Monday, December 3, 2012

Getting Your Hopes Up

There is something to be said about hoping for more than what is really delivered. A trailer for a film is released, only to completely overhype the film in every way. It isn’t just a feeling of disappointment you get when you see the film and realize that it’s bad; you feel cheated and lied to, as well. I think that this is even truer for video games, since many teaser trailers for games do not even show actual gameplay. Using pre-rendered animation, the marketing for these games are meant to draw as much attention as possible, even if the game isn’t particularly interesting or innovative.

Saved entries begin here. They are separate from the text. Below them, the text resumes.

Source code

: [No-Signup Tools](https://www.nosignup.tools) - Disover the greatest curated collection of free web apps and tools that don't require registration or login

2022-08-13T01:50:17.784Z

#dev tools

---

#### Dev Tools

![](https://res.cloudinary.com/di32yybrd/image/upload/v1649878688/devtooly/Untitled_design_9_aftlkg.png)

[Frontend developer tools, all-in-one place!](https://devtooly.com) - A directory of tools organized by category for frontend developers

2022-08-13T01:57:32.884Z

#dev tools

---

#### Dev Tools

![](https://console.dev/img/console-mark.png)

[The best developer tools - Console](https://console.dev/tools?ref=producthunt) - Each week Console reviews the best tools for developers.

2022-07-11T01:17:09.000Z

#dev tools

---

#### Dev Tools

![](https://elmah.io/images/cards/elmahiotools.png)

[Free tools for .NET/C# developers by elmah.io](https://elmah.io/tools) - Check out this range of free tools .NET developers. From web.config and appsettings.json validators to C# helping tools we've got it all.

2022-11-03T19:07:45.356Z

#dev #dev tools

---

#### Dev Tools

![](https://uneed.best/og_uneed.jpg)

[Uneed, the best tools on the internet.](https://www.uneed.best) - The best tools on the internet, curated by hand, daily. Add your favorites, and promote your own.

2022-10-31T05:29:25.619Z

Enter Dead Island. Dead Island was a game designed to be an open-world role-playing game where players fought side by side to survive in a tropical resort during the zombie apocalypse. After a few years of development hell, rumors began to spread about the game finally coming to fruition. Even then, attention on the game wasn’t very widespread until an announcement trailer was released.
 
The trailer drove all ideas about what the game could be to a fever pitch. The trailer was unconventionally laid out, extremely well-produced, and heart-wrenchingly beautiful and extremely disturbing at the same time. Suddenly, people believed that it could be more than a zombie survival game; it could be a stunning tale of having to protect people close to you and the terrible decisions you would have to make to keep them (and yourself) safe. Suddenly, it seemed like it was something beyond just basic survival; it was about saving every person or only some people close to you.
It wasn’t.
Dead Island had some good ideas, but it never delivered the story or the characters or the themes that the trailer promised. It was just another action role-playing game, only with zombies. Survivors you don’t know just send you to fetch trinkets or escort dumb, computer-controlled characters from point to point, and you try to stop your generic villain from dooming everyone in the long run. It wasn’t a particularly bad game (though I have heard of some nasty glitches and bugs that plague the game), but it wasn’t very unique.
The game sold well, of course, thanks to the trailer. It is still one of my favorite trailers of all time. But it oversold the game itself. The game wasn’t terrible, but it never delivered what the trailer promised in terms of tone and emotion.